It seems unlikely after a full thirty years that we may be seeing the end of the tunnel on this horrid disease that has killed so many in the prime of their lives.
Yet this smells like a legitimate cure protocol. At least it is the first such convincing one that I have seen.
We have reached the point in this war that we can pretty well prevent much in the way of new infection. This is mostly because any victim now goes on the cocktail for live and generally fails to infect others, mostly because the virus is no longer available in his blood. It is however residing in cells were it can wait for an opportunity to reinfect the blood stream if the cocktail is withdrawn.
The upshot of this strategy is that the new infection rate is declining as carriers themselves die bout. We can see HIV been driven into extinction slowly over time in a given population.
Now we have a possible protocol able to actually eliminate the disease from the carriers at the cellular level.

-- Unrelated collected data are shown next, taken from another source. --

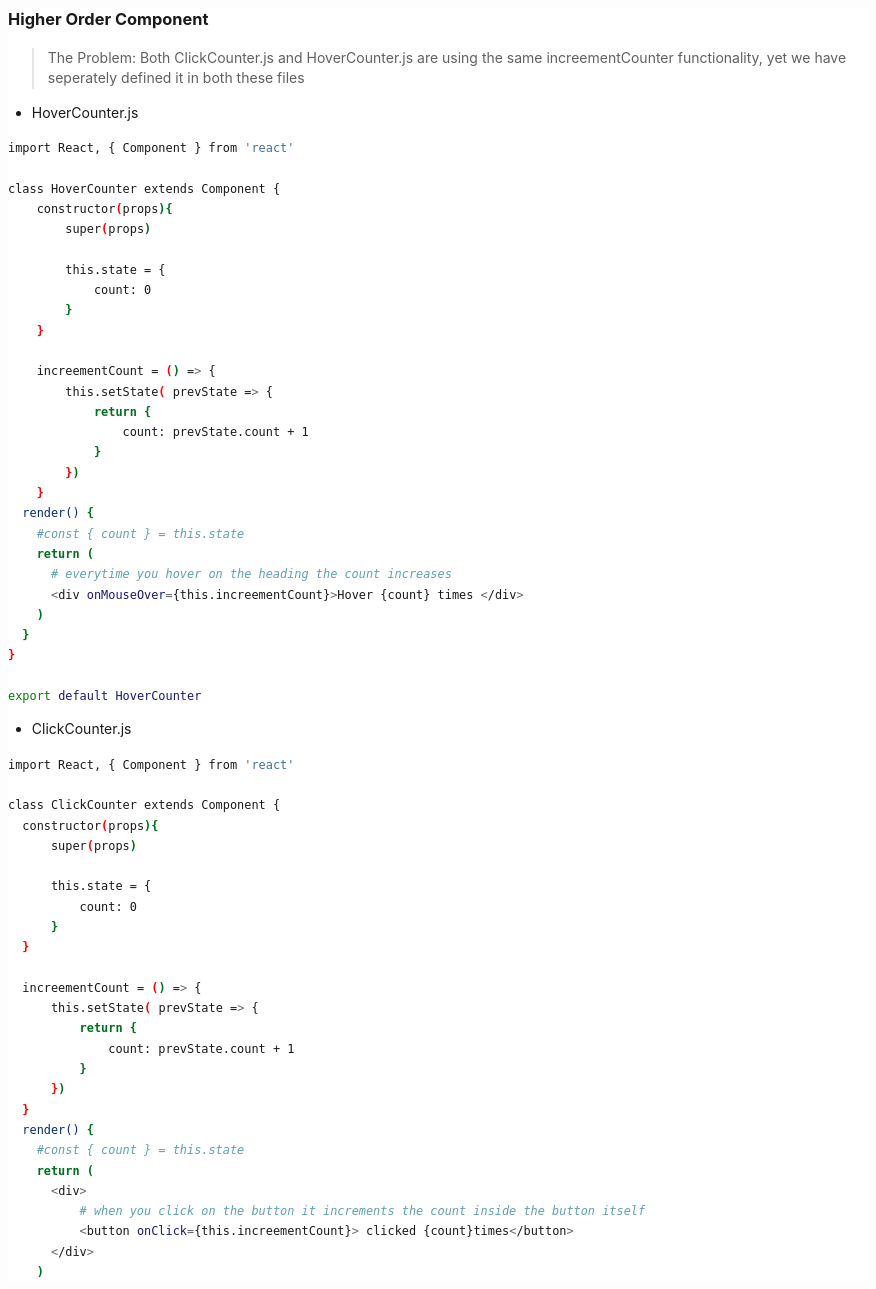 ### Higher Order Component 
> The Problem:
Both ClickCounter.js and HoverCounter.js are using the same increementCounter functionality, yet we have seperately defined it in both these files 

- HoverCounter.js 
```bash
import React, { Component } from 'react'

class HoverCounter extends Component {
    constructor(props){
        super(props)
  
        this.state = {
            count: 0
        }
    }
  
    increementCount = () => {
        this.setState( prevState => {
            return {
                count: prevState.count + 1
            }
        })
    }
  render() {
    #const { count } = this.state 
    return (
      # everytime you hover on the heading the count increases 
      <div onMouseOver={this.increementCount}>Hover {count} times </div>
    )
  }
}

export default HoverCounter
```
- ClickCounter.js 
```bash
import React, { Component } from 'react'

class ClickCounter extends Component {
  constructor(props){
      super(props)

      this.state = {
          count: 0
      }
  }

  increementCount = () => {
      this.setState( prevState => {
          return {
              count: prevState.count + 1
          }
      })
  }
  render() {
    #const { count } = this.state 
    return (
      <div>
          # when you click on the button it increments the count inside the button itself 
          <button onClick={this.increementCount}> clicked {count}times</button>
      </div>
    )
```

This will end the disease swiftly in populations able to be treated, though I suspect the process will be a little tricky to manage.

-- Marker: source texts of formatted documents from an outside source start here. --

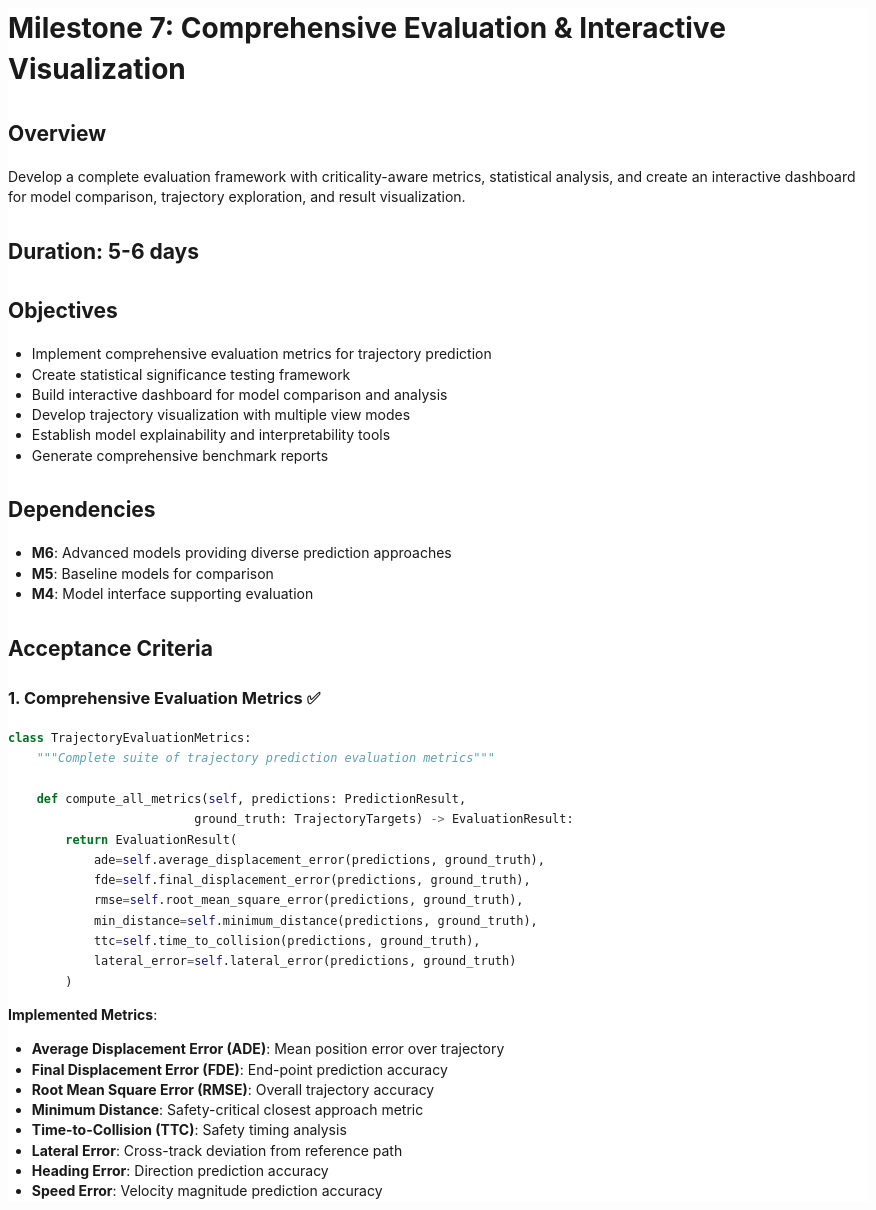 # Milestone 7: Comprehensive Evaluation & Interactive Visualization

## Overview
Develop a complete evaluation framework with criticality-aware metrics, statistical analysis, and create an interactive dashboard for model comparison, trajectory exploration, and result visualization.

## Duration: 5-6 days

## Objectives
- Implement comprehensive evaluation metrics for trajectory prediction
- Create statistical significance testing framework
- Build interactive dashboard for model comparison and analysis
- Develop trajectory visualization with multiple view modes
- Establish model explainability and interpretability tools
- Generate comprehensive benchmark reports

## Dependencies
- **M6**: Advanced models providing diverse prediction approaches
- **M5**: Baseline models for comparison
- **M4**: Model interface supporting evaluation

## Acceptance Criteria

### 1. Comprehensive Evaluation Metrics ✅
```python
class TrajectoryEvaluationMetrics:
    """Complete suite of trajectory prediction evaluation metrics"""
    
    def compute_all_metrics(self, predictions: PredictionResult, 
                          ground_truth: TrajectoryTargets) -> EvaluationResult:
        return EvaluationResult(
            ade=self.average_displacement_error(predictions, ground_truth),
            fde=self.final_displacement_error(predictions, ground_truth),
            rmse=self.root_mean_square_error(predictions, ground_truth),
            min_distance=self.minimum_distance(predictions, ground_truth),
            ttc=self.time_to_collision(predictions, ground_truth),
            lateral_error=self.lateral_error(predictions, ground_truth)
        )
```

**Implemented Metrics**:
- **Average Displacement Error (ADE)**: Mean position error over trajectory
- **Final Displacement Error (FDE)**: End-point prediction accuracy
- **Root Mean Square Error (RMSE)**: Overall trajectory accuracy
- **Minimum Distance**: Safety-critical closest approach metric
- **Time-to-Collision (TTC)**: Safety timing analysis
- **Lateral Error**: Cross-track deviation from reference path
- **Heading Error**: Direction prediction accuracy
- **Speed Error**: Velocity magnitude prediction accuracy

Israeli researchers develop promising new HIV treatment
by Staff Writers
Israeli researchers have developed a new treatment for HIV that kills human cells infected with the virus and could lead to a breakthrough in treating AIDS, the Haaretz newspaper said on Friday.
Whereas current treatments focus on inhibiting the replication of the HIV virus, the new treatment destroys infected cells without damaging healthy ones, the newspaper said.
The process makes use of peptides, or short protein segments, which vastly increase the replications of the virus once it enters a cell, causing the cell's self-destruction, Haaretz said, citing one of the researchers.
"The usual medications kill the virus that has entered the body during infection and the (peptide) treatment allows cells infected with the genetic load of the virus to be killed," Abraham Loyter, who carried out the study, was quoted as saying.
The study was published in the peer-reviewed British journal "AIDS Research and Therapy" in August and was co-authored by Loyter, Aviad Levin, Zvi Hayouka, and Assaf Friedler.
The researchers could not be reached on Friday, a day off in
They have registered an Israeli patent but the treatment must still be tested on animals and humans, Haaretz said.
Around 33.4 million people suffer from the human immunodeficiency virus (HIV) which causes AIDS. The vast majority, more than 30 million, live in low and middle-income countries, according to the World Health Organisation.